Terkait hal itu, Ahmad Basarah menegaskan, Pasal 37 UUD 1945 telah mengatur prosedur amandemen konstitusi secara terbatas. Untuk menghindari melebarnya perubahan, para ketua umum partai politik bisa membuat konsensus yang menjadi pengikat agar amandemen dilakukan terbatas.
Susun strategi
Presiden Jokowi memahami tantangan yang dihadapi bangsa Indonesia lima tahun mendatang tidaklah ringan. Persaingan global semakin ketat, negara-negara saling berebut investasi dan berebut pasar di tengah gejolak ekonomi global. Hadirnya era disrupsi juga menuntut untuk diantisipasi. Guna menghadapi itu semua, pembangunan sumber daya manusia dijadikan fokus pembangunan untuk lima tahun ke depan.

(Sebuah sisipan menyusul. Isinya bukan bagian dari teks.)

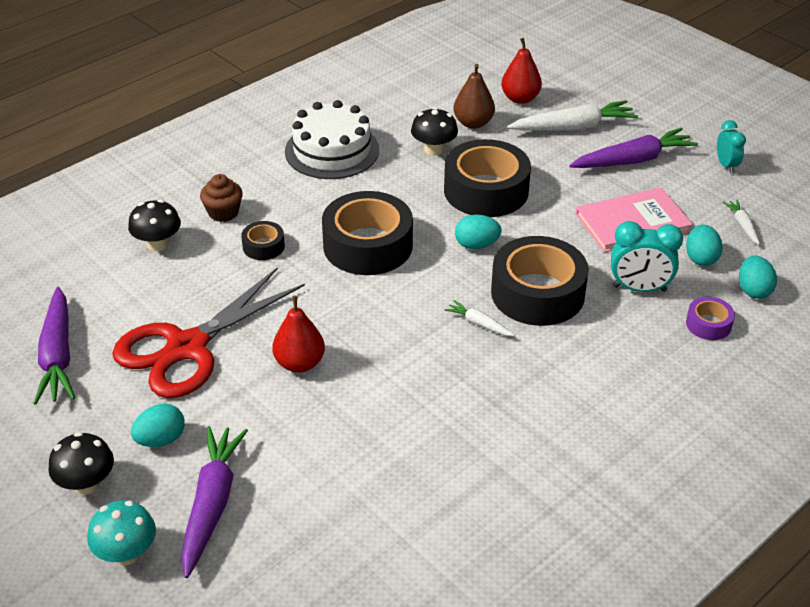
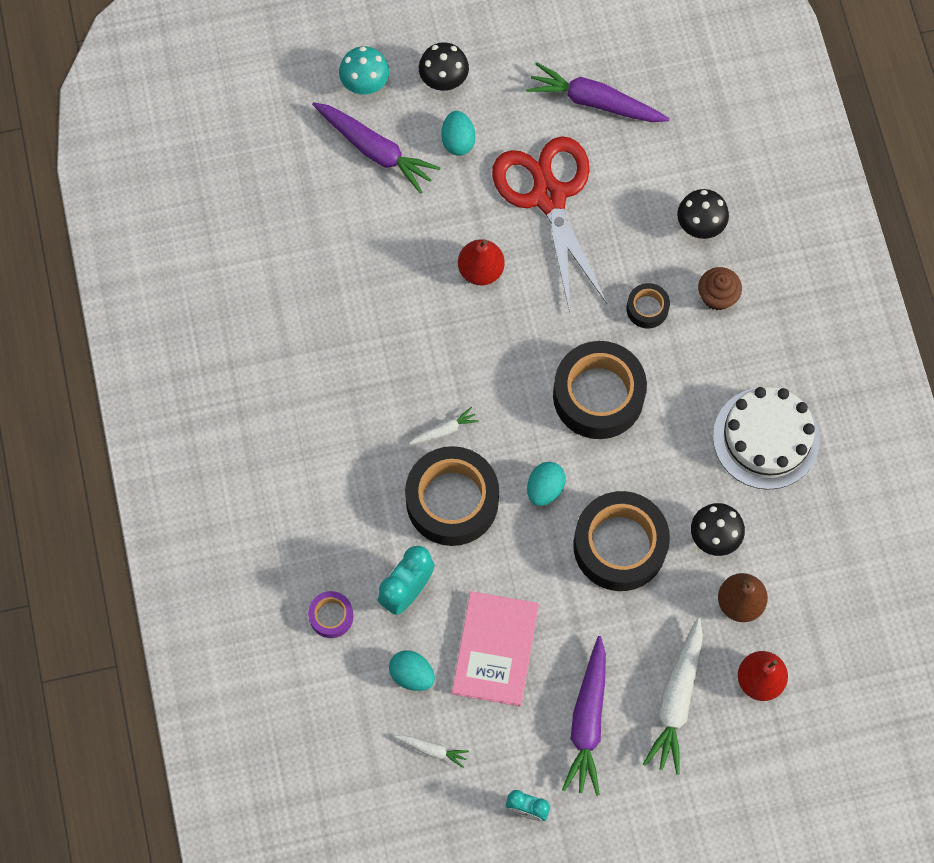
camera: 120 degrees right, 30 degrees up
(753, 290) = (346, 688): turquoise egg -> none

Struktur dan organisasi kabinet 2019-2024, juga disiapkan untuk menjawab berbagai tantangan di atas. Saat bertemu dengan para pemimpin redaksi media massa di Istana Merdeka, Jakarta, 14 Agustus lalu, Jokowi menyampaikan struktur kabinet sudah selesai disusun. Komposisinya, 45 persen anggota kabinet berasal dari parpol, dan 55 persen dari kalangan profesional.
Burhanudin menilai, pernyataan Jokowi tentang komposisi kabinet itu terlalu terbuka dan bisa memancing polemik jika pada akhirnya komposisi kabinet yang ditetapkan tidak sesuai dengan pernyataan sebelumnya. "Angka 55 persen dan 45 persen itu terlalu eksak, terlalu matematis, dan kurang diplomatis, politis. Kalau disebut angka, akan membuat Jokowi sulit berkelit jika kenyataannya tidak sesuai," katanya.

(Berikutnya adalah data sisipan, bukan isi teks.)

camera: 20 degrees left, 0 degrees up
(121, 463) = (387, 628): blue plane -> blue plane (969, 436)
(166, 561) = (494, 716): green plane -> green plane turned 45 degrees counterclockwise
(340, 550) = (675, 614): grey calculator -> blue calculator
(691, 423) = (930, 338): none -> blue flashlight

Fahri juga menilai, langkah Jokowi mengumumkan komposisi kabinet kurang tepat. Langkah pertama yang semestinya dilakukan Jokowi sebagai presiden terpilih 2019-2024 adalah menetapkan program kerja yang akan dilakukan di setiap sektor kehidupan.
"Semestinya ditarik ke atas dulu, dia mau apa? Daripada bicara orang per orang yang merupakan wilayah prerogatif, mestinya pertama bicara legacy dulu. Dia mau ngapain di periode kedua ini dan pada semua bidang," tutur Fahri.

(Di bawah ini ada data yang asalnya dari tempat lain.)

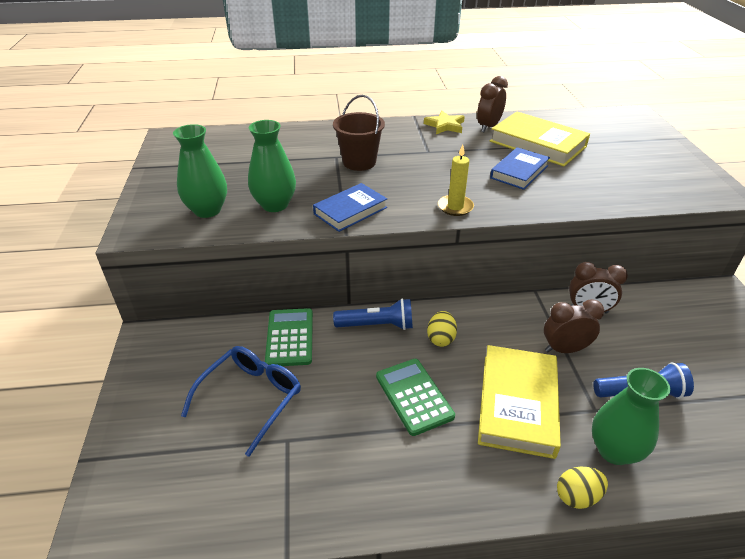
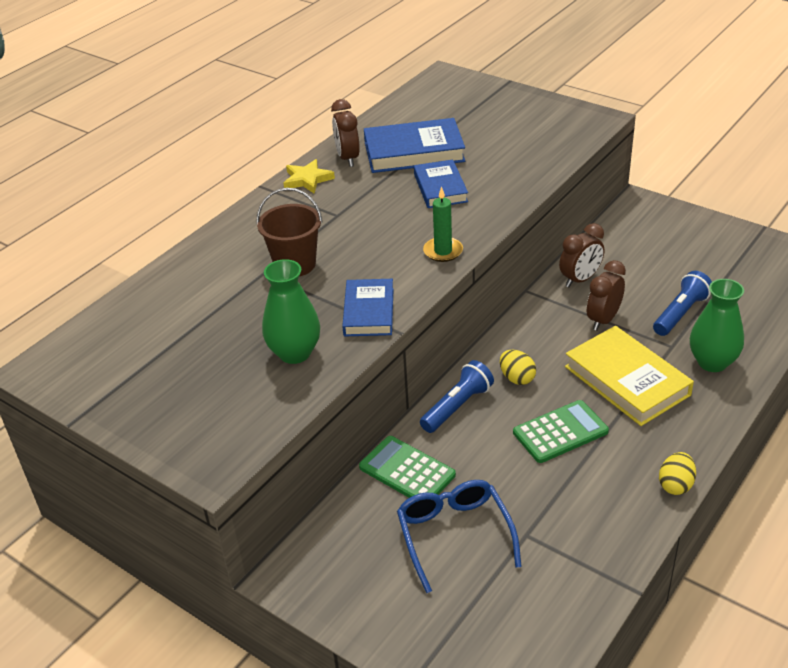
camera: 45 degrees left, 0 degrees up
(207, 210) = (242, 402): green vase -> none
(414, 396) = (560, 432): green calculator -> green calculator turned 135 degrees clockwise
(455, 207) = (443, 251): yellow candle -> green candle
(537, 144) = (414, 152): yellow book -> blue book
(577, 496) = (728, 406): yellow egg -> yellow egg (675, 485)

Selain itu, lanjut Fahri, mestinya Presiden Jokowi juga melibatkan publik dalam menelusuri rekam jejak calon menteri. Kepala Negara harus menampung informasi sebanyak-banyaknya agar tidak salah menempatkan menteri.
Terkait usia menteri yang akan dipilih, menurut Fahri, juga tidak begitu penting. Berapapun usia menteri yang dipilih, hal yang terpenting adalah kemampuan dalam mengambil kebijakan yang bermanfaat untuk rakyat.
Akhirnya, penyusunan kabinet memang tetap menjadi kewenangan penuh Presiden Jokowi. Sebagai kepala negara dan kepala pemerintahan yang bertugas mewujudkan keadilan sosial dan kesejahteraan, Jokowi tentu perlu mempertimbangkan, kepentingan partai atau rakyat yang harus didahulukan dalam penyusunan kabinet tersebut.